WHAT THE TASK ASKS →
In the passage about love and brokenness, who is said to claim that we are cyborgs?

It’s hard to let go of the idea that it’s possible to return to the world as it was before. That the solution is to break the wheel, to defeat civilization, to return to an anarcho-ecological-wonderland where human beings were few and our civilizations were rooted in leave no trace ideology. Or that a human being can return to who I was meant to be. “Meant to be.” Such an appealing concept. As though it’s possible to strip off all the trauma and all my bad choices to get to the ‘real’ me underneath.
We are cyborgs, says Donna Haraway. I’m inclined to believe her.
We are what our pain has made of us. What our pasts have made of us. What our abusive tendencies and toxic coping mechanisms and humiliations and defeats and self-hate and misery has shaped us into. And our joys too.
I don’t think that has to be a barrier to loving somebody. He taught me that. Because I have all the excuses in the book to call him ‘bad’ or ‘toxic’ or ‘cancelled’ and walk away. But —
I guess I just don’t think love ought to work that way. Predicated on somebody being not broken. Because we’re all broken.
Scandal says either no one is worth saving, or everyone is. Scandal says every one of us is too fucked up to love. But we are human, and so we love. So we have to find ways to love people anyway. Even broken as they are. Even when they make terrible or painful or really despicable mistakes.
I guess that’s what I believe. If my idea of what love is has a mission statement. That sounds about right to me.
So — I guess we choose. We let Swift River go. We choose to accept the person we have become. We choose to accept that everyone around us has flaws and broken parts and ways they will never be whole. We choose to view the world through a disability justice lens. We stop laughing at men for being ‘incapable’ of identifying and expressing how they feel. We stop pitying women for struggling to assert ourselves professionally, and often never ending friendships or rejecting any opportunity for fear of hurting someone’s feelings. We recognize our own and others’ incompetencies. And then, we deal. Together. Like family. Or Pack, which is my preferred terminology.

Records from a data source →

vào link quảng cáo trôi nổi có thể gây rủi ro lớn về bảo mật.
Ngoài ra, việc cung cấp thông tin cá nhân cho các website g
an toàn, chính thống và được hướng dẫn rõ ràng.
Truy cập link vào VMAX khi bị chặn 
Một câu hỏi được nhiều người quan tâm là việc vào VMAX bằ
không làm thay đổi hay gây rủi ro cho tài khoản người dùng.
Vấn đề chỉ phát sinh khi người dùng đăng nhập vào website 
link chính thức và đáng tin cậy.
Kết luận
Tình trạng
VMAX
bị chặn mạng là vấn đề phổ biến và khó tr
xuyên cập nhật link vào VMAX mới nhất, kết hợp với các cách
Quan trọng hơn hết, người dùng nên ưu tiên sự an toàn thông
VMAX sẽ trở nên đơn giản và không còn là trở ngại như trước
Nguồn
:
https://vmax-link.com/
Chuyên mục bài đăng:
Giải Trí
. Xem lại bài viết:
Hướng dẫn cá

==

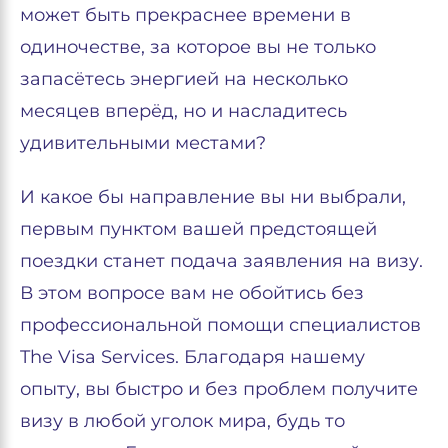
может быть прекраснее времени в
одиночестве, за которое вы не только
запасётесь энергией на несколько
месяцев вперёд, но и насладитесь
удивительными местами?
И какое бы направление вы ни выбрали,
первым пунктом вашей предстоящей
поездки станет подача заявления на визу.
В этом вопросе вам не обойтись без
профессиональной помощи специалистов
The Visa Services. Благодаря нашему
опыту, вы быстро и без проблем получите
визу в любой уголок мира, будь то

...

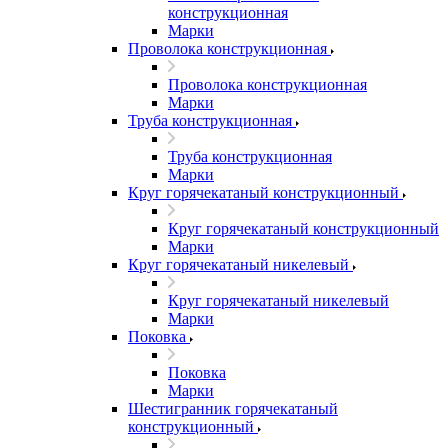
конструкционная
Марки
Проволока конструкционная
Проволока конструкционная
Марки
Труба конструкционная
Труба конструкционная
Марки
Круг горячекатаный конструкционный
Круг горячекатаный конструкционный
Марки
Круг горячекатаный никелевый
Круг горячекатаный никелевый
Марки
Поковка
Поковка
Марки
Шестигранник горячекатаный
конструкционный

PROBLEM SOLUTION →
Donna Haraway.